» GIVEN PASSAGE

********************

First, a silicon oxide film (SiO2 film) is formed in an upper part of a substrate made of single crystal silicon (Si). The SiO2 film is formed by performing a thermal process in the upper part of the substrate. The SiO2 film is formed so that a control of an ion dose distribution in a depth direction from a surface of the substrate is facilitated in later-performed ion implantation to the substrate. In particular, the SiO2 film is essential upon implantation of boron (B) ions, and allows a control of a distribution of B ions in the depth direction. Several reports have been made on implantation of B ions to a substrate made of silicon, and action of B ions in the substrate has been recently known. Particularly in the case of implantation of B ions, a phenomenon has been known, in which B ions are, due to a thermally-oxidized film, attracted toward the thermally-oxidized film (see, e.g., “B Diffusion and Clustering in Ion Implanted Si: The Role of B Cluster Precursors,” L. Pelaz et al., Applied Physics Letters, 70(17)).
That is, an ion implantation profile after the ion implantation and the thermal process varies depending on the presence or absence of the SiO2 film. In order to form a highest implanted ion concentration region within a range of 100 nm from the surface of the substrate in the depth direction, it is preferable that the thermally-oxidized film is formed, and that the ion implantation and the thermal process for repairing damage are performed.
In order to efficiently distribute a high concentration of ionic species on the substrate after removal of the SiO2 film, the SiO2 film preferably has a thickness of equal to or greater than about 10 nm and equal to or less than about 150 nm, and is preferably formed at a temperature of about 900° C. in oxygen atmosphere.
Next, e.g., B ions or P ions are implanted to the silicon substrate, thereby forming an ion implantation layer in the upper part of the substrate. In order to reduce sputtering-etching of the substrate by ions, acceleration energy upon the implantation of B ions or P ions is preferably equal to or less than about 100 keV. At this point, it is not necessary to heat the substrate. The implantation of B ions or P ions is preferably performed in vacuum atmosphere of equal to or less than about 10−3 Pa in order to suppress accelerated ion energy to a small dispersion range.
According to the foregoing ion implantation, an advantage in that warpage and cracking of the substrate are reduced can be realized not only by implanting ions to the entirety of the substrate, but also by implanting ions to part of the substrate to form an implantation region and forming both of B-ion and P-ion implantation regions.
Next, the thermal process is performed for the substrate to which B ions or P ions are implanted, thereby forming a base layer from the ion implantation layer. The base layer is made of single crystal silicon to which ions are implanted. As a temperature condition for the thermal process, a temperature should be at such a degree that damage caused due to ion species implanted to the substrate can be repaired. The thermal process is preferably performed at a temperature of equal to or greater than about 1000° C. and equal to or less than about 1200° C.
As an atmosphere condition for the thermal process, the thermal process is preferably performed in nitrogen atmosphere. Note that other type of inert gas may be used. In addition, the thermal process is performed for about 0.5-3 hours, and preferably about 1-2 hours.

********************

» TASK REQUIREMENTS
(A) Write out the part of the silicon processing passage starting with "According to the" and going on through "P-ion implantation regions.".
(B) Answer these questions from the silicon processing passage:
(i) In what atmosphere is the SiO2 film preferably formed?
(ii) What is the preferred upper limit for acceleration energy when B ions or P ions are implanted?
(iii) In what atmosphere is the thermal process preferably performed?
The entries have no role here.

(Items stored in a collection)

********************

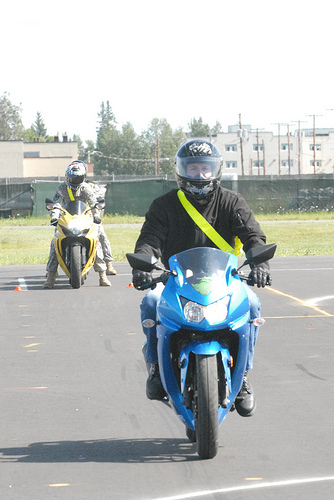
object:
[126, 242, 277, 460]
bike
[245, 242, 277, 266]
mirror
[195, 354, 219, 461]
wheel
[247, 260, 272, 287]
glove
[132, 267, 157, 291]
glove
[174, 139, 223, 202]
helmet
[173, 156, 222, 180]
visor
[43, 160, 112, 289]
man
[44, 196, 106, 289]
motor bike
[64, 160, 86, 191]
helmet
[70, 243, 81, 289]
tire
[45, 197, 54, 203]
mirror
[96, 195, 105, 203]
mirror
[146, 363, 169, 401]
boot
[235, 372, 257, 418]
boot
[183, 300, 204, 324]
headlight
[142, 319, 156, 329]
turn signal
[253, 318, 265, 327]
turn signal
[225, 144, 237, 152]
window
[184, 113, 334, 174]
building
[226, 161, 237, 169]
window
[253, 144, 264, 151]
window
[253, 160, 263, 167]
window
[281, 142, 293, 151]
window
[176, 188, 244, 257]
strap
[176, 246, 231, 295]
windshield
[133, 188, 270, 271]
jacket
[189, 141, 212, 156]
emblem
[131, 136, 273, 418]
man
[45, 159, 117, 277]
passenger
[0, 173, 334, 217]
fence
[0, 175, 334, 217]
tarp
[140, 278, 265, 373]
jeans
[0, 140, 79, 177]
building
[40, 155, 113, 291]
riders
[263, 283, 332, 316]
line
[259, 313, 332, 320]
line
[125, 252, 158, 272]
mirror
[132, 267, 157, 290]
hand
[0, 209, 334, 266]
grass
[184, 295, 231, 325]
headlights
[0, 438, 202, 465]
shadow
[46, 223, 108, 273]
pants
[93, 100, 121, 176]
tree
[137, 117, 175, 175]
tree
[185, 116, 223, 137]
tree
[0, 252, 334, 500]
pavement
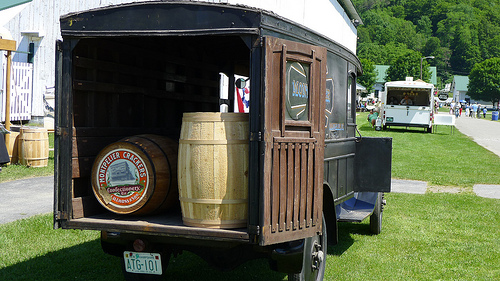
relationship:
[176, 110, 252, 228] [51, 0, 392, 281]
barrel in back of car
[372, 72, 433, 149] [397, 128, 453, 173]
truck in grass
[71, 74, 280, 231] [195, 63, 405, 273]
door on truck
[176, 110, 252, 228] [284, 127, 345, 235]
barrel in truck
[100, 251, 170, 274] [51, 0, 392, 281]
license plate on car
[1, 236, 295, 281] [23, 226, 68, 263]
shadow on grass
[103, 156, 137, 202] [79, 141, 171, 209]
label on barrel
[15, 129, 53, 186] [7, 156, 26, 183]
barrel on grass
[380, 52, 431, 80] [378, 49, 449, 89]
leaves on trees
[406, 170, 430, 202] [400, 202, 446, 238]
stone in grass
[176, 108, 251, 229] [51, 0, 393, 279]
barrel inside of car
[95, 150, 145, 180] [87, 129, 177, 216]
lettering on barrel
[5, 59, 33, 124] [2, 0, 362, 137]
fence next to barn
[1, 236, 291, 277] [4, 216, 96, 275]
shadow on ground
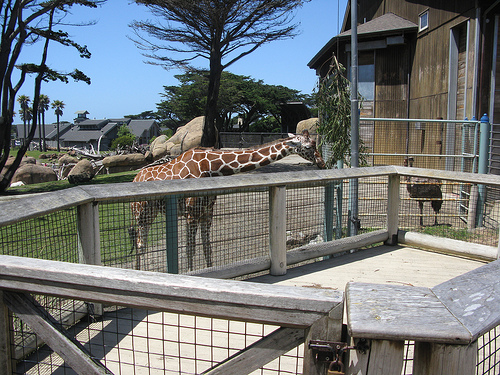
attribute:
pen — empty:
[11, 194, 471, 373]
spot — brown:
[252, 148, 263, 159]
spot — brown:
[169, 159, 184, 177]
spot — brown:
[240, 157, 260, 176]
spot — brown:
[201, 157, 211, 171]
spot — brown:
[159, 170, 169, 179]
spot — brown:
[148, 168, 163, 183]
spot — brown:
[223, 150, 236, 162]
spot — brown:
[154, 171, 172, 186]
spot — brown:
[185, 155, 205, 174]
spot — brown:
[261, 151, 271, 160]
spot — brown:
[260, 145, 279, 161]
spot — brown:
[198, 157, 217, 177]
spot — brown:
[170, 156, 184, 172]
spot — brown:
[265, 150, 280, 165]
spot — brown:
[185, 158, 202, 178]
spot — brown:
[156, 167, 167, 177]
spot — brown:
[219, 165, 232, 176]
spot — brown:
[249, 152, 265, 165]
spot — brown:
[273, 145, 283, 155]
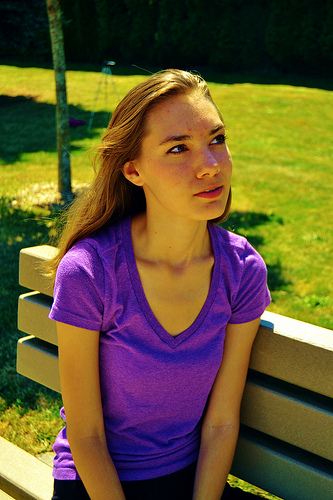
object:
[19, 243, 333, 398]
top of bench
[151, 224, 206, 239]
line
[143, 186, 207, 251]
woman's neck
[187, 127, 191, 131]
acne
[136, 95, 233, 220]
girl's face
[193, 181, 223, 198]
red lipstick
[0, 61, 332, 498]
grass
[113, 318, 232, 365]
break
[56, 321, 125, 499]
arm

********************

» RESULTS BY TASK
(A)
According to the foregoing ion implantation, an advantage in that warpage and cracking of the substrate are reduced can be realized not only by implanting ions to the entirety of the substrate, but also by implanting ions to part of the substrate to form an implantation region and forming both of B-ion and P-ion implantation regions.

(B)
(i) Oxygen atmosphere
(ii) About 100 keV
(iii) Nitrogen atmosphere